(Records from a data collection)
------------

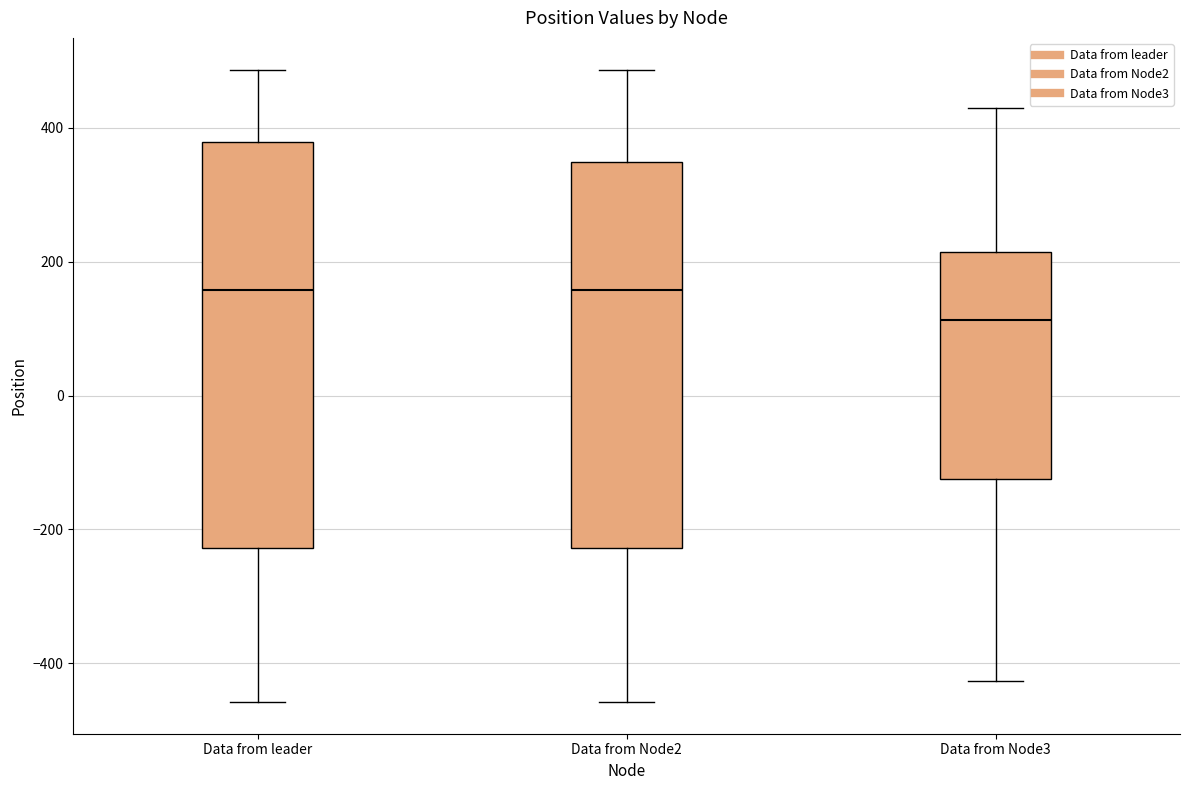

Which box is the tallest, from its lower edge to its upper edge?

Data from leader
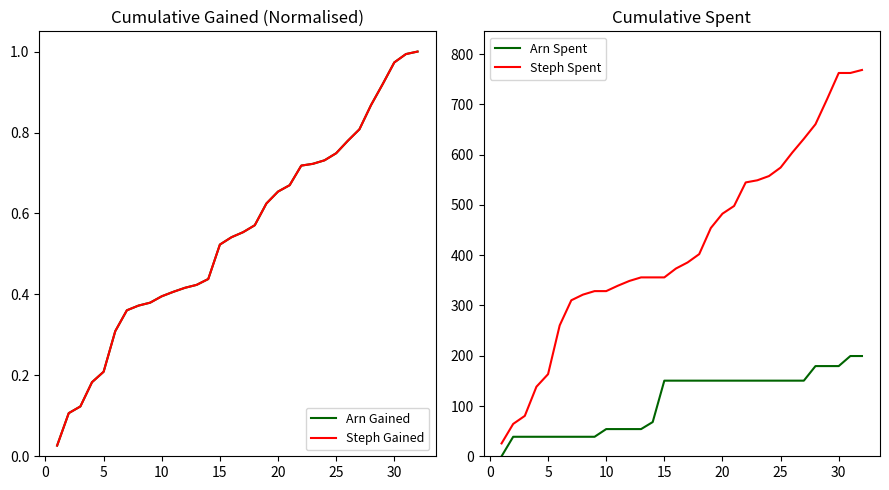

Rank the series by their maximum value, from highest to lowest.

Steph Spent, Arn Spent, Arn Gained, Steph Gained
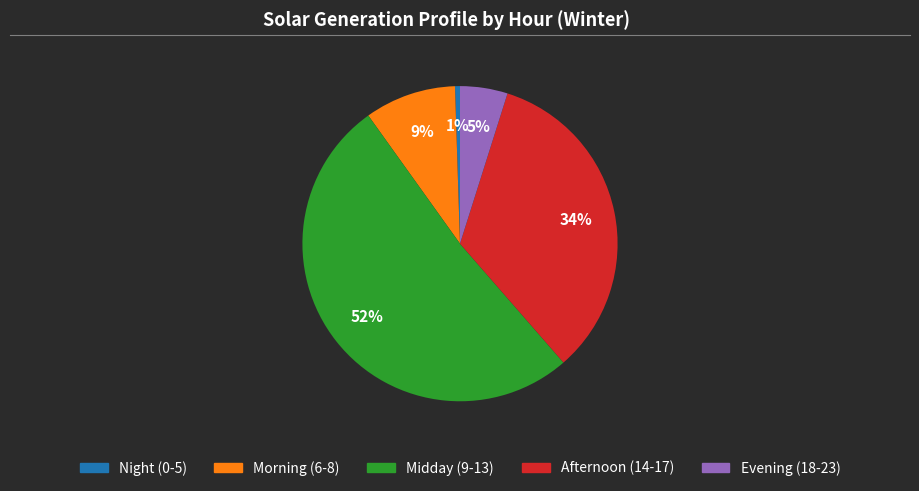

To the nearest percent, what is the average slice percentage?

20%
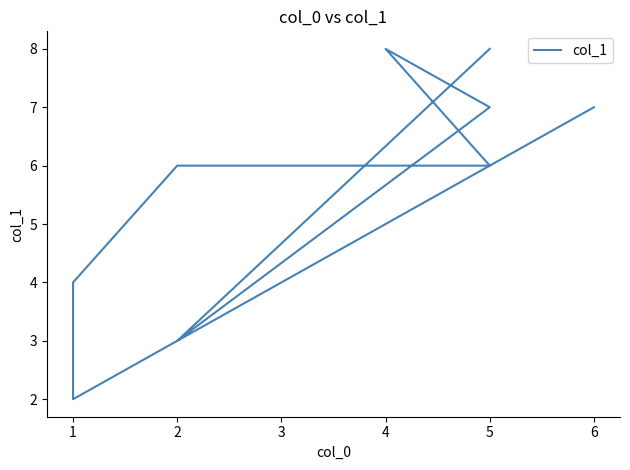

How many points are higher than both their immediate neighbors (excluding endpoints)?

1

------------

[Instructions to follow] Render every line of the rows above as a Markdown table with the columns No. and Text, numbering each line in order and skipping blank lines. Omit the pictures.

[Finished task]
| No. | Text |
|---|---|
| 1 | Which box is the tallest, from its lower edge to its upper edge? |
| 2 | Data from leader |
| 3 | Rank the series by their maximum value, from highest to lowest. |
| 4 | Steph Spent, Arn Spent, Arn Gained, Steph Gained |
| 5 | To the nearest percent, what is the average slice percentage? |
| 6 | 20% |
| 7 | How many points are higher than both their immediate neighbors (excluding endpoints)? |
| 8 | 1 |